- [Data to use]:
* * * *
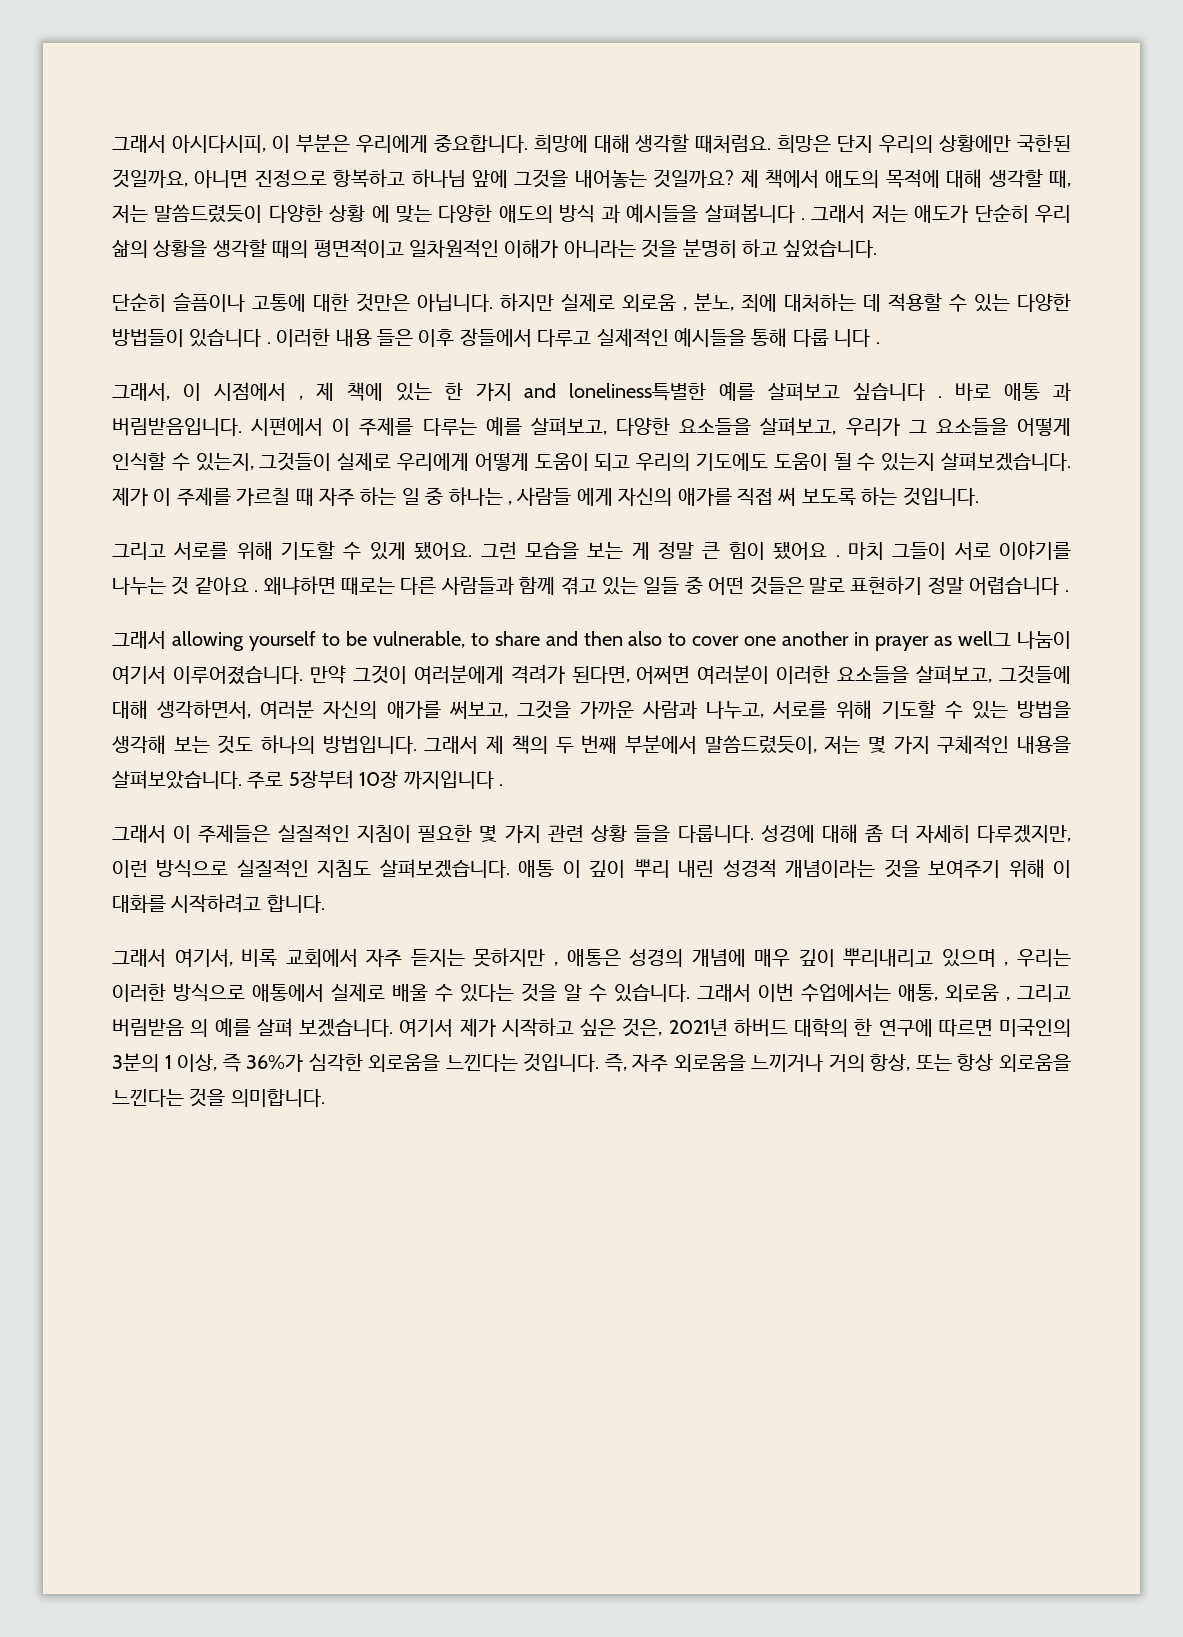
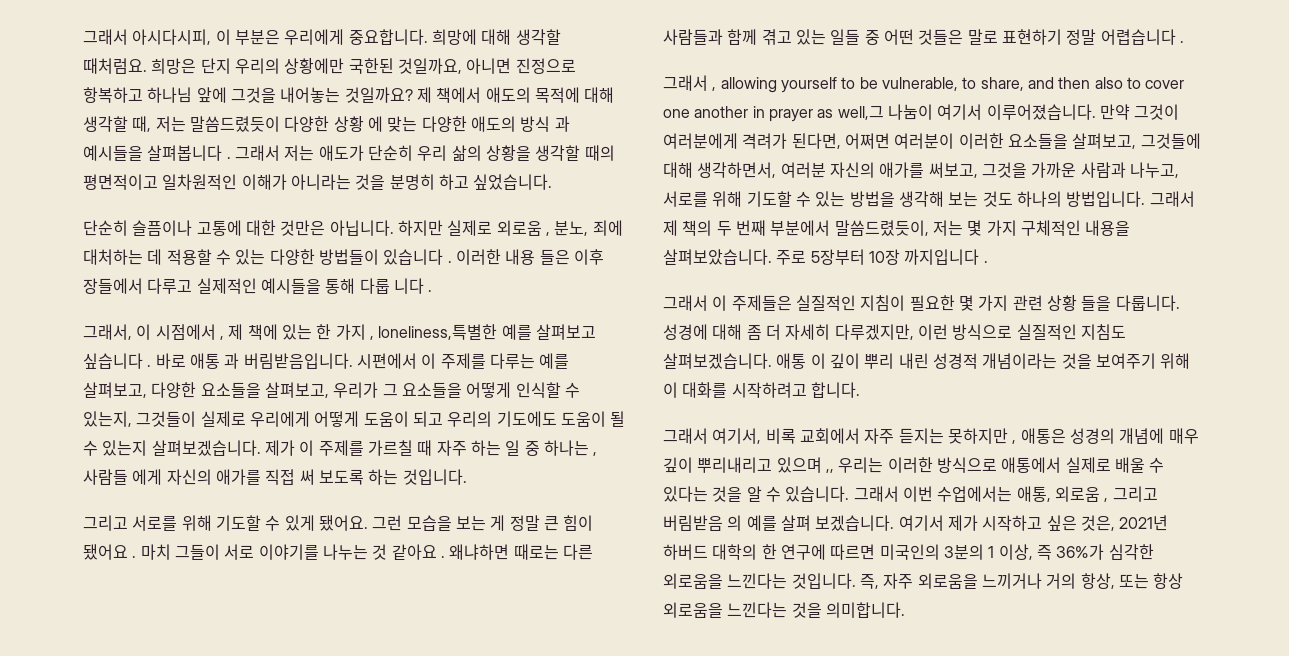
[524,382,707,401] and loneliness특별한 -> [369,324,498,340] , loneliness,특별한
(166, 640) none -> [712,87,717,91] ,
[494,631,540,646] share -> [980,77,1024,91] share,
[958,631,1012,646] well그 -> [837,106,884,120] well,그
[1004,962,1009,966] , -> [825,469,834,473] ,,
* * * *
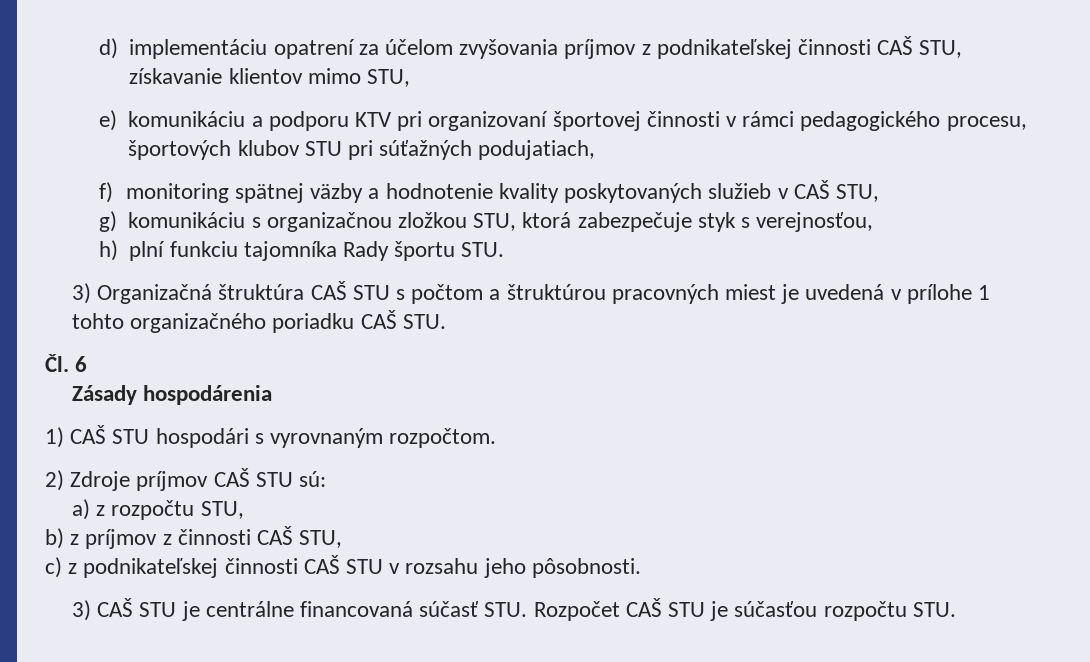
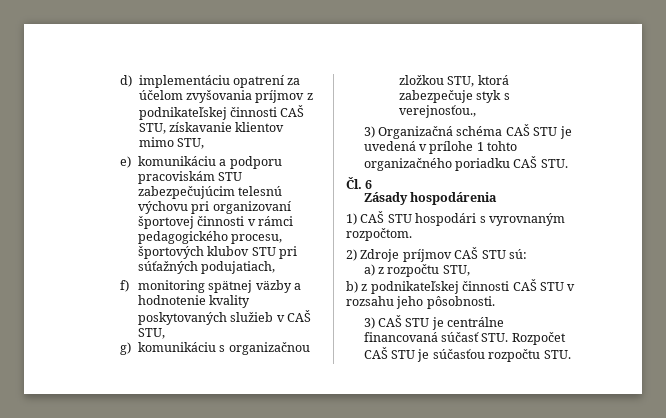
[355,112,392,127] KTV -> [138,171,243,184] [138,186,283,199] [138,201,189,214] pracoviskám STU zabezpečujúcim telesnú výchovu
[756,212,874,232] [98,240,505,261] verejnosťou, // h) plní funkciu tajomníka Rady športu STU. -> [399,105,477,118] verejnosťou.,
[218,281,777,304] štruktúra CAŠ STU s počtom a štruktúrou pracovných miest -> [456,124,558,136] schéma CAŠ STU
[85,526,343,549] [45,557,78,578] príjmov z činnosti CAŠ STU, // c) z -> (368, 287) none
* * * *
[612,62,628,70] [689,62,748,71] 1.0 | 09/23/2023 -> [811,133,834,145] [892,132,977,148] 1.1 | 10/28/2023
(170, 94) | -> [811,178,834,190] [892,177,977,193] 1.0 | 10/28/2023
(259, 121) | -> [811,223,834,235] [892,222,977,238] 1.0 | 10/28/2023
* * * *
- [Aim of the task]: If a line of the data above contains "none", copy it out.

- [Solution to this task]:
(166, 640) none -> [712,87,717,91] ,
[85,526,343,549] [45,557,78,578] príjmov z činnosti CAŠ STU, // c) z -> (368, 287) none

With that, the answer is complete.